A debate raged on Fox News Monday morning over the Democrats' handling of the impeachment inquiry against President Trump, when anchor Chris Wallace "respectfully pushed back" on former U.S. Solicitor General Ken Starr's characterization of the Democratic-led process. Starr was independent counsel at the time of former President Bill Clinton's impeachment.
“When you compare this to the Clinton impeachment, which was basically about whether the president lied under oath about sex, I'm not talking about whether the story is true or not," Wallace explained. "The allegation that President Trump conditioned support for a key foreign policy ally on political benefit to him, strikes me as not narrow but far broader."
In addition, he disagreed with Starr's statement that this effort will go nowhere in the Senate, noting that there was never any prospect Clinton would be removed either. Above all, Wallace said, this is an issue about foreign policy and national security.

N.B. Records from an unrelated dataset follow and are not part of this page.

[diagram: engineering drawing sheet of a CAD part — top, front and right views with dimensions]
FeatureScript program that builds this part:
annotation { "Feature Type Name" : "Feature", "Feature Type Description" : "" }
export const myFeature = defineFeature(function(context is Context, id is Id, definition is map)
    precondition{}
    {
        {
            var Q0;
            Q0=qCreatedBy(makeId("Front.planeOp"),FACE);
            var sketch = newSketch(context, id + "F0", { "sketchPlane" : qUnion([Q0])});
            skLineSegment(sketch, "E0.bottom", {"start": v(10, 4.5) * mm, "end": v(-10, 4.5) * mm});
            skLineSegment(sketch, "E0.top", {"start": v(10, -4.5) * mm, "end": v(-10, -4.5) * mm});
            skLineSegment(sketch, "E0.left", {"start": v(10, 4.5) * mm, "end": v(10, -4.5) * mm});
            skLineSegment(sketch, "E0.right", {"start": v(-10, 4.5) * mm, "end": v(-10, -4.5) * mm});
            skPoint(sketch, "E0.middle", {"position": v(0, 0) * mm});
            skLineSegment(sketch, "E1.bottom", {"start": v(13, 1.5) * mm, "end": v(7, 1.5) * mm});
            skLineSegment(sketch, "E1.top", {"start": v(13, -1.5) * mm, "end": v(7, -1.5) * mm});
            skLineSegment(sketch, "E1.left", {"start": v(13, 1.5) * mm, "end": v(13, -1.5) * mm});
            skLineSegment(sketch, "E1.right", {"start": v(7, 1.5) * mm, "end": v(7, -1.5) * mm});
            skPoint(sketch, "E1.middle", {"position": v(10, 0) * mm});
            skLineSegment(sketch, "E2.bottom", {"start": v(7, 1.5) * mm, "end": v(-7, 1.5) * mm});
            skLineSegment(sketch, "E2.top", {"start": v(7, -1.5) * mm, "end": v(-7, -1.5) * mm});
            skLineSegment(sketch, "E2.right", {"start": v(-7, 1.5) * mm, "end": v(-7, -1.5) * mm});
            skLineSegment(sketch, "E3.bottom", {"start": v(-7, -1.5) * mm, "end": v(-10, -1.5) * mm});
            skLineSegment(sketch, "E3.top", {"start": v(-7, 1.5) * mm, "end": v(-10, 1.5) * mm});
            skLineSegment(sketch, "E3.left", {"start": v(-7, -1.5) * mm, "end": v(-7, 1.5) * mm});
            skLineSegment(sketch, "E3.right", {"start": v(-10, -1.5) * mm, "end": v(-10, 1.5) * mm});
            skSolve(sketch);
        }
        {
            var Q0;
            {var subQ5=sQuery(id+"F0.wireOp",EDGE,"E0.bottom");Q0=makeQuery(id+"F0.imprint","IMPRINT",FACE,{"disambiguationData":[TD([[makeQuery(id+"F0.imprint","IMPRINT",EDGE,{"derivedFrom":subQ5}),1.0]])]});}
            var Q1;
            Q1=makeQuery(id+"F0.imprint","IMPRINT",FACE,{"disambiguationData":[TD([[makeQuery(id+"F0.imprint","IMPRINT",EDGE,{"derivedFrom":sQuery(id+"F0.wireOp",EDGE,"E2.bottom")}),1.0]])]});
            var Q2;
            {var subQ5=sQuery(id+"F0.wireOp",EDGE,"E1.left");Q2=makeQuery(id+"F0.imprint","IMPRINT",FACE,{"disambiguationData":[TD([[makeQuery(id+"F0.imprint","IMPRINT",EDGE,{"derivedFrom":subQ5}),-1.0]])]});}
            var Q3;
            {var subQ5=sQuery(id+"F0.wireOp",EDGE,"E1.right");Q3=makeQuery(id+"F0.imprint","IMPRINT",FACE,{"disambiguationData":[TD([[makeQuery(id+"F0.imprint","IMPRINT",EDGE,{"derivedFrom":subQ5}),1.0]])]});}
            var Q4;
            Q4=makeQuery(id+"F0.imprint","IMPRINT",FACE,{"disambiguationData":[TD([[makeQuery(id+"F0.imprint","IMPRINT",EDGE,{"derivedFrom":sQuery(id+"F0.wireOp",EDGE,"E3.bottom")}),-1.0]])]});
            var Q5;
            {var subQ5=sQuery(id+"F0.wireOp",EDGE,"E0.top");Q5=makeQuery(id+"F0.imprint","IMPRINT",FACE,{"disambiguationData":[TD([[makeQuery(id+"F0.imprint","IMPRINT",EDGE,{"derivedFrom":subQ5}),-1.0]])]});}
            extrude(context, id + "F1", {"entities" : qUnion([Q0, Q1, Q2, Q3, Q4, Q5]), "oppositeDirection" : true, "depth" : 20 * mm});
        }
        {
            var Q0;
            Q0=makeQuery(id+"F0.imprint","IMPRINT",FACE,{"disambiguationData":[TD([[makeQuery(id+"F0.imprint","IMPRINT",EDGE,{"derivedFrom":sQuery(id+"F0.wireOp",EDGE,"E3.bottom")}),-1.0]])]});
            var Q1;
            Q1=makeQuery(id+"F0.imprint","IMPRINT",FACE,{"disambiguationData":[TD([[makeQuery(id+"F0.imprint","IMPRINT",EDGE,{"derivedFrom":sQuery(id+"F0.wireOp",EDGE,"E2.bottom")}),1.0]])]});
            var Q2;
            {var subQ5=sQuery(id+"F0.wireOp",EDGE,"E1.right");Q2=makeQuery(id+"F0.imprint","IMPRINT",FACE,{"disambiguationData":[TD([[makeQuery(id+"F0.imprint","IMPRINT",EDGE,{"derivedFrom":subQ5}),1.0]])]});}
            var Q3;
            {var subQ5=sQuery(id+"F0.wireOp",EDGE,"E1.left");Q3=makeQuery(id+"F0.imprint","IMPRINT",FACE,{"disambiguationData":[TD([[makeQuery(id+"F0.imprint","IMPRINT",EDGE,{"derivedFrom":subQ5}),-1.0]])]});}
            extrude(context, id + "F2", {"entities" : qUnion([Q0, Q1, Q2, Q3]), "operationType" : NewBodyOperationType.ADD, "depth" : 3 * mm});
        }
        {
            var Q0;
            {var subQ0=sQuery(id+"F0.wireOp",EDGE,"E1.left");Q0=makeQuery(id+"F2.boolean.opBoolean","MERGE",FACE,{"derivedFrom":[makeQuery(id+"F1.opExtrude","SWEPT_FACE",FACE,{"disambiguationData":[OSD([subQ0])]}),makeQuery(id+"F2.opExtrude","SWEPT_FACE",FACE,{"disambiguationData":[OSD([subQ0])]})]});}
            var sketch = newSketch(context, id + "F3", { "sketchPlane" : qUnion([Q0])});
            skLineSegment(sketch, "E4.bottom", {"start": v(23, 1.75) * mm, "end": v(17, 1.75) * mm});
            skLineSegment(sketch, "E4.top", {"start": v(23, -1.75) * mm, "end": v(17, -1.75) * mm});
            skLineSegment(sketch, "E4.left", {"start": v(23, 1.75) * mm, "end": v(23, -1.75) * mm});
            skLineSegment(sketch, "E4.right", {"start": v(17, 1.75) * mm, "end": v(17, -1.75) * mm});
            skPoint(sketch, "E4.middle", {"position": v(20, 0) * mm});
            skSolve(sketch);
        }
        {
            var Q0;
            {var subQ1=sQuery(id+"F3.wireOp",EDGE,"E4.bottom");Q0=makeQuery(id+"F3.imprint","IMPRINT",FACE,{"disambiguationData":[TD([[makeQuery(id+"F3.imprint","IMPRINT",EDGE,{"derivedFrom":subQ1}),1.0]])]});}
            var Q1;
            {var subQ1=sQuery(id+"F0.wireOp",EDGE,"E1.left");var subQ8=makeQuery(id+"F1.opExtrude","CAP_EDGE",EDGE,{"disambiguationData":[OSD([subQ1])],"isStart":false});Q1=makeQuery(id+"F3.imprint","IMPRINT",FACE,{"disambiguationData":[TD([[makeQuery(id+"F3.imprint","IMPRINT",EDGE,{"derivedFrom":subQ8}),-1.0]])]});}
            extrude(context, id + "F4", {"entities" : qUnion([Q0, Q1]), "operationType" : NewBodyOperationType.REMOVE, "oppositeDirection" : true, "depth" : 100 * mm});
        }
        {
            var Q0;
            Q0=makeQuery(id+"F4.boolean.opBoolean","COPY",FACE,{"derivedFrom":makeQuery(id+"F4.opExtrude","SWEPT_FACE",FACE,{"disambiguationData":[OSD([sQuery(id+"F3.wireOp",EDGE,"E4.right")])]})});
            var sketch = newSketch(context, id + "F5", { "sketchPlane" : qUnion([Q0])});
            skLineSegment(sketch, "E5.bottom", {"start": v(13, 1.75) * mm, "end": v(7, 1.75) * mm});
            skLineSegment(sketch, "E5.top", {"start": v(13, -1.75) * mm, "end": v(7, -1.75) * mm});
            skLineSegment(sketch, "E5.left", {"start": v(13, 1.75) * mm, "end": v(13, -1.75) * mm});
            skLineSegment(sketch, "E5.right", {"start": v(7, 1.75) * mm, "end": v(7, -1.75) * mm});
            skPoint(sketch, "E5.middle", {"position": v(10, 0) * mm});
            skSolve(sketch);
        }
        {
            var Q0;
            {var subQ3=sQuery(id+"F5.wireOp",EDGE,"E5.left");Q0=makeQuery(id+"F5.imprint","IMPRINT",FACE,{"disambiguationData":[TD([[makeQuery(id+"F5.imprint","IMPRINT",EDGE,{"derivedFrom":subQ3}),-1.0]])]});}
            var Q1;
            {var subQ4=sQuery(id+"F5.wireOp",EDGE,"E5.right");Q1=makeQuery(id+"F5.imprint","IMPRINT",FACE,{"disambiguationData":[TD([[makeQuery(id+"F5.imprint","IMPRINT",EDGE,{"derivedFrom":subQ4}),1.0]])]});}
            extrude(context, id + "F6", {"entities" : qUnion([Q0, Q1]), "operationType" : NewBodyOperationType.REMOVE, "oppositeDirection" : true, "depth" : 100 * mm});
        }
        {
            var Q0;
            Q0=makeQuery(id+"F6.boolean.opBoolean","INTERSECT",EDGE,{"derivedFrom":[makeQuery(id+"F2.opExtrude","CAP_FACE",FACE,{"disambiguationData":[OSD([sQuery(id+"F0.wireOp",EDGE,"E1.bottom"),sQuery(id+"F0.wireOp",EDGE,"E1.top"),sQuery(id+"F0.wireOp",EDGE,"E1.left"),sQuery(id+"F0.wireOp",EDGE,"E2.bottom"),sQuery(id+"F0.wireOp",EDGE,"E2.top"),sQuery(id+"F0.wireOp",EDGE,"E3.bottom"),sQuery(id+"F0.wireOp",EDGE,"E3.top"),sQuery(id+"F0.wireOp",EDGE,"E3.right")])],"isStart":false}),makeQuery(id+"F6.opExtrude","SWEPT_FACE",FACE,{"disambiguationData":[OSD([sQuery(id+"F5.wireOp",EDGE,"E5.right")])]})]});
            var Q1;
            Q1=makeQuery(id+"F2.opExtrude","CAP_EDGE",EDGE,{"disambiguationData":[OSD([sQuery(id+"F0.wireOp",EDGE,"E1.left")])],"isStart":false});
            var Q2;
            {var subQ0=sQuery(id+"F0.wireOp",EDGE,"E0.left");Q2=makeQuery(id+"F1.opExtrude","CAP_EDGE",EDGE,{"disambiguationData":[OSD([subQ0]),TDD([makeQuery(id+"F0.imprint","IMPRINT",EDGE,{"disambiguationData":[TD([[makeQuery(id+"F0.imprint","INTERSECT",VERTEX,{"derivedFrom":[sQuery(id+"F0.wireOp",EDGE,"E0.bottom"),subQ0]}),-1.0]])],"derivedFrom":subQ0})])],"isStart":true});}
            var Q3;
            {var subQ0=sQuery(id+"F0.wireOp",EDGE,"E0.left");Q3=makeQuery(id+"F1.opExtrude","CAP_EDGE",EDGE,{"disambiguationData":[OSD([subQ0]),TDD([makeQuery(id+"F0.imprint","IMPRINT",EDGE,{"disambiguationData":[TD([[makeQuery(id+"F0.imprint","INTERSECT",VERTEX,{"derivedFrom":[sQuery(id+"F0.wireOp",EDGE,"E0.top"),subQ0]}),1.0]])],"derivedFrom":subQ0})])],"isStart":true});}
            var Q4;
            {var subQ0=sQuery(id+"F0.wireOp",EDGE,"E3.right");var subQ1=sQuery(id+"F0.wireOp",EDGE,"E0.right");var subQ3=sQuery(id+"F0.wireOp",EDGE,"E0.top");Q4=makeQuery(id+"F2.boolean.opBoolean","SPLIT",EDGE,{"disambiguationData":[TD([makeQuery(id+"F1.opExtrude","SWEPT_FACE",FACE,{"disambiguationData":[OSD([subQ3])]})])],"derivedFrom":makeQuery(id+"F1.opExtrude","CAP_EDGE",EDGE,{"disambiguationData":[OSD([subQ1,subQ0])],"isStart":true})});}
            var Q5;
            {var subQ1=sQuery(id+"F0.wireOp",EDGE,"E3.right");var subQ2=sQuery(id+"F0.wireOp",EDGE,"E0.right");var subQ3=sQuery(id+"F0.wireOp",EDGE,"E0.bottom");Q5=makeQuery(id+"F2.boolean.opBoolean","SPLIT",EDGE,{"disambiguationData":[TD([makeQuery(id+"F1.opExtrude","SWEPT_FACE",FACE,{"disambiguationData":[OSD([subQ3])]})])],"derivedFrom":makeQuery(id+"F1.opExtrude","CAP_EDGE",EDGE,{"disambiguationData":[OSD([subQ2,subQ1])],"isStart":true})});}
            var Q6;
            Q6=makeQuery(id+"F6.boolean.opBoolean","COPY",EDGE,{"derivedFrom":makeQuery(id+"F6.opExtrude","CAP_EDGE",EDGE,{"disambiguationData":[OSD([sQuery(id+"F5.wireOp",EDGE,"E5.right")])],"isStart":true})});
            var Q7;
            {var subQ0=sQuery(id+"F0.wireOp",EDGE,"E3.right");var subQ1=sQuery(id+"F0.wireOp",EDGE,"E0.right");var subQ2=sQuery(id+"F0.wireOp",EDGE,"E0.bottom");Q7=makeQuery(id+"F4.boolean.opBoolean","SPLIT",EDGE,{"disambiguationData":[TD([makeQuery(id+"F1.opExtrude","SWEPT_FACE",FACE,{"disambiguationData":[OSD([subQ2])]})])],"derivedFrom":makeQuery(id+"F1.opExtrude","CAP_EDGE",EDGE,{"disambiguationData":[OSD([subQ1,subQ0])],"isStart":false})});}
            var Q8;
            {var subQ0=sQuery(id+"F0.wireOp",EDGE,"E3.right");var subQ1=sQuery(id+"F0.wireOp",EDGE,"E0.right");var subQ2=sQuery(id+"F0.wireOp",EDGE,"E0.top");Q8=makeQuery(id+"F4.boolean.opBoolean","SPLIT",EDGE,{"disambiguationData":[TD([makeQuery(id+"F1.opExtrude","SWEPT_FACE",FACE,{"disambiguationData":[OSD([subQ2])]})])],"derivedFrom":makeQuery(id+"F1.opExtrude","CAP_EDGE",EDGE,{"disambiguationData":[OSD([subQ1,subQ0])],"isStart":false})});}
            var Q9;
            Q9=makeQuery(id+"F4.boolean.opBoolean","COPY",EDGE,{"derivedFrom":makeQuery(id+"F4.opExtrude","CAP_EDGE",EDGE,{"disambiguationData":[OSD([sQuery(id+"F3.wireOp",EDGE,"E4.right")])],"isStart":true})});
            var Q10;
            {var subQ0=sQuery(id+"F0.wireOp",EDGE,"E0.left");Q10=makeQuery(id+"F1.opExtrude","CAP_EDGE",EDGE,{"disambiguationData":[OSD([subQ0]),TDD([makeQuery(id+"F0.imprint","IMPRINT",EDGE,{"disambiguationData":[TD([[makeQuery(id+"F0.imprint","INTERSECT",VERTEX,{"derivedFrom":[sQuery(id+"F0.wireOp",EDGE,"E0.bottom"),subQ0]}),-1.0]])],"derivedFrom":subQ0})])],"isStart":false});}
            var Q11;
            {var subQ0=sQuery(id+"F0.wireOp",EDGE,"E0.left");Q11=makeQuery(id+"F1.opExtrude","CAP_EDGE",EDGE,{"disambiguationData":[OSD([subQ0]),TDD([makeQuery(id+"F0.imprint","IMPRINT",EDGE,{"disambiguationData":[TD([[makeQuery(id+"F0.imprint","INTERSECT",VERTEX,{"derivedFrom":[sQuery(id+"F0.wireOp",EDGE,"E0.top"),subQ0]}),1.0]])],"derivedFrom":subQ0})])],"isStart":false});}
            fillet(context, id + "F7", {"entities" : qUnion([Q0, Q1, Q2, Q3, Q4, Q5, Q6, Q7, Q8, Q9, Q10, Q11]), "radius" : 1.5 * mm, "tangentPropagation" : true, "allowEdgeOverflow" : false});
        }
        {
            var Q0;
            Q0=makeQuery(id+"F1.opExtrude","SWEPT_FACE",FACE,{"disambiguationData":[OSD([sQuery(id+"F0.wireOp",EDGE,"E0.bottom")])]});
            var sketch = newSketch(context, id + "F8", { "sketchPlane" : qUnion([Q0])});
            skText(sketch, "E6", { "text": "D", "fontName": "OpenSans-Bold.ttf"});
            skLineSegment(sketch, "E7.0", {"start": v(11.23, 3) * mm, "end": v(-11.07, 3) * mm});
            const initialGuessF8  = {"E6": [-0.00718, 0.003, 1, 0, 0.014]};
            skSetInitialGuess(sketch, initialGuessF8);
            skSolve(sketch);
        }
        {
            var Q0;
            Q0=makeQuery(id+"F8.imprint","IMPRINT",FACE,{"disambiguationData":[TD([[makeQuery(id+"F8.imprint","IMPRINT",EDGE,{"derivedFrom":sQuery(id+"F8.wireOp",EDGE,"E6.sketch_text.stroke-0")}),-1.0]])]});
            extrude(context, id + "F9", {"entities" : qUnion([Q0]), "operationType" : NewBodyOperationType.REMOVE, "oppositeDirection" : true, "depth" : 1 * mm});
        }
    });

The camera revealed that Starr was still there via satellite, listening to Wallace's remarks. When he finished, Starr asked, "Can I respond?"
"I hope so," Wallace replied, smiling.
"One, there is no bipartisan support of this impeachment inquiry," Starr said.
And the former independent counsel doesn't think that will change after today's "one-sided" hearing in the House Judiciary Committee. He heard the witnesses, such as Democratic Counsel Barry Berke, speak ill of the president's character, but what he didn't hear is that a crime had been committed by President Trump. Unlike in Clinton's case where he clearly committed perjury and lied about his relationship with Monica Lewinsky.
"Today was a very one-sided, slanted view of the evidence," Starr noted.
The whistleblower complaint against Trump was based off of a July phone call between Trump and the Ukrainian president, when Trump asked the leader to investigate Joe and Hunter Biden's ties to a corrupt gas company. His critics charge that he was acting in his own personal, political interests. But Starr said that's not the case.
"There is no question that this president hated the idea of foreign aid to corrupt entities," he said.
According to Starr, the committee did themselves no favors with today's hearing.
"Is this something that is going to persuade reasonable people in the middle who just say, 'what are the facts?'" Starr asked. "That the president is a clear and present danger to the United States and I find that an extravagant claim."